**Set task a**
Copy, word for word, the stretch from "2. (SBU) The" through "currency loan payments." in the Iceland briefing below.
++++ Passage shown
1. (SBU) Summary:  Since your previous visit three months ago, 
you'll find many changes in Iceland's economic and political 
landscape.  Businesses are hurting and unemployment has risen to an 
unprecedented ten percent.  Currency restrictions imposed in 
December were extended another six months until September 1.  News 
is not good on aluminum and fish, the two export-oriented pillars 
that are helping to prop up the ISK.  Following the escalating 
protests in January, the government fell and a leftist coalition was 
established.  Consequently, you'll be meeting a few new faces at the 
Ministries of Finance and Business Affairs and the Central Bank.  As 
the IMF team found during their recent visit, the political turmoil 
has delayed dealing with crucial issues like resolving IceSave 
account guarantees.  Pressure is rising on the Central Bank to lower 
interest rates, while the public's desire for EU membership and Euro 
adoption has deflated somewhat, with only the business community 
strongly advocating this move.  The parties in the interim coalition 
government are acting cautiously, knowing their actions today 
directly affect whether they will be elected in general elections 
slated for April 25.  The vital question of how the Icelandic 
economy will adapt to the new global economic realities remains 
unclear.  End Summary. 
 
2. (SBU) The economic situation in Iceland has visibly deteriorated 
since December.  Unemployment is currently at 10.3 percent, a 
dramatic rise from under two percent just five months ago.  When you 
were last in Iceland, there were anecdotal claims that up to 70 
percent of businesses were technically insolvent because the 
depreciating ISK had ballooned their foreign currency loan payments.
++++++++
**Set task b**
Transcribe, without alteration, the stretch of the listing below from the line containing "locality: Ft. Myers, Lee" through the line containing "name author: (Gouan) Romero-Zarco", including both of those lines.
++++ Record extracts
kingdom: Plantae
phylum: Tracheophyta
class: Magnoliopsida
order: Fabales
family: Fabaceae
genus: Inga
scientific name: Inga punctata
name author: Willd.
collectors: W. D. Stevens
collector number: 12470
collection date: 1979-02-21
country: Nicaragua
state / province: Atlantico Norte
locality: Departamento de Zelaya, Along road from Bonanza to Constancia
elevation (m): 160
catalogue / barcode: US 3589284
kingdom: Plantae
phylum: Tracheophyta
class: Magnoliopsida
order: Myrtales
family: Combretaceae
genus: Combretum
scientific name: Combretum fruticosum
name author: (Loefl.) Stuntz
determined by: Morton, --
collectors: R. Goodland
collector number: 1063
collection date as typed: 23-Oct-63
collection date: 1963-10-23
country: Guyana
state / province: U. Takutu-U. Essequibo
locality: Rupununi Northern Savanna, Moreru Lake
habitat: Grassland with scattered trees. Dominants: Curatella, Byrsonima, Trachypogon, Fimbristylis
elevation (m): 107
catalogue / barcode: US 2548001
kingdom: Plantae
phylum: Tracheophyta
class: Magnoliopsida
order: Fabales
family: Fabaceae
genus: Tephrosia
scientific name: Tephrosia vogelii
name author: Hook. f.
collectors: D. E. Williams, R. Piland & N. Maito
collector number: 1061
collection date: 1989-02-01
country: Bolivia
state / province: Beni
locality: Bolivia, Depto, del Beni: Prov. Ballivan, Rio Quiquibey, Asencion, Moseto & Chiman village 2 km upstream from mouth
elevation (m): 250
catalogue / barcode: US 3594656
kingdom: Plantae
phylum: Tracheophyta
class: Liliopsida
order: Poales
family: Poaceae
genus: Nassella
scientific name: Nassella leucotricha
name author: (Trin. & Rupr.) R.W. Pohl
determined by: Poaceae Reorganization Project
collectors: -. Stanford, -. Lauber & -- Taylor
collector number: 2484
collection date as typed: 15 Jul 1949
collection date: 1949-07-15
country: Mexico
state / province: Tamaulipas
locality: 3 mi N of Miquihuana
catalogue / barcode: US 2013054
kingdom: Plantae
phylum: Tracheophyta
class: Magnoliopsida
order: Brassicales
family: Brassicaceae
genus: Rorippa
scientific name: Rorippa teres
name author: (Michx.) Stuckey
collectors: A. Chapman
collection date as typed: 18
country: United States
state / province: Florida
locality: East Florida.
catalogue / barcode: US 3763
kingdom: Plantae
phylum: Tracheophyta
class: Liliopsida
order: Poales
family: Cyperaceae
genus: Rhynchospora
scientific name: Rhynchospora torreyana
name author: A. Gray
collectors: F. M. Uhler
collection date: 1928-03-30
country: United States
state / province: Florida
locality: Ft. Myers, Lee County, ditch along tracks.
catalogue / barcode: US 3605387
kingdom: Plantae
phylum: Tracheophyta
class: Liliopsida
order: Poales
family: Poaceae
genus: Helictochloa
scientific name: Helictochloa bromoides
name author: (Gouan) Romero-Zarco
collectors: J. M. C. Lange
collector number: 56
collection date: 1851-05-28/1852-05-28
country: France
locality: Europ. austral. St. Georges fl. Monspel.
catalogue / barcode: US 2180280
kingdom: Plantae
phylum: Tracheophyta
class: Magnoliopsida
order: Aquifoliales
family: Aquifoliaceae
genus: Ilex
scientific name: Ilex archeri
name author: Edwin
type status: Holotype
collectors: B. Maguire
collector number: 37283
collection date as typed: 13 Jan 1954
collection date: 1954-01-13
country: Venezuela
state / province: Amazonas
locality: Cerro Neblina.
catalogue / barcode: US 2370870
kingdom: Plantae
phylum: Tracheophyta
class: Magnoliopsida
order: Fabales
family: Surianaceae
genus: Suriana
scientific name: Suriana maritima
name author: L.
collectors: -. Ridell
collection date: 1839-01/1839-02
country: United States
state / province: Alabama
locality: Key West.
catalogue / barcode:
++++++++
**Exercise output a**
2. (SBU) The economic situation in Iceland has visibly deteriorated 
since December.  Unemployment is currently at 10.3 percent, a 
dramatic rise from under two percent just five months ago.  When you 
were last in Iceland, there were anecdotal claims that up to 70 
percent of businesses were technically insolvent because the 
depreciating ISK had ballooned their foreign currency loan payments.

**Exercise output b**
locality: Ft. Myers, Lee County, ditch along tracks.
catalogue / barcode: US 3605387
kingdom: Plantae
phylum: Tracheophyta
class: Liliopsida
order: Poales
family: Poaceae
genus: Helictochloa
scientific name: Helictochloa bromoides
name author: (Gouan) Romero-Zarco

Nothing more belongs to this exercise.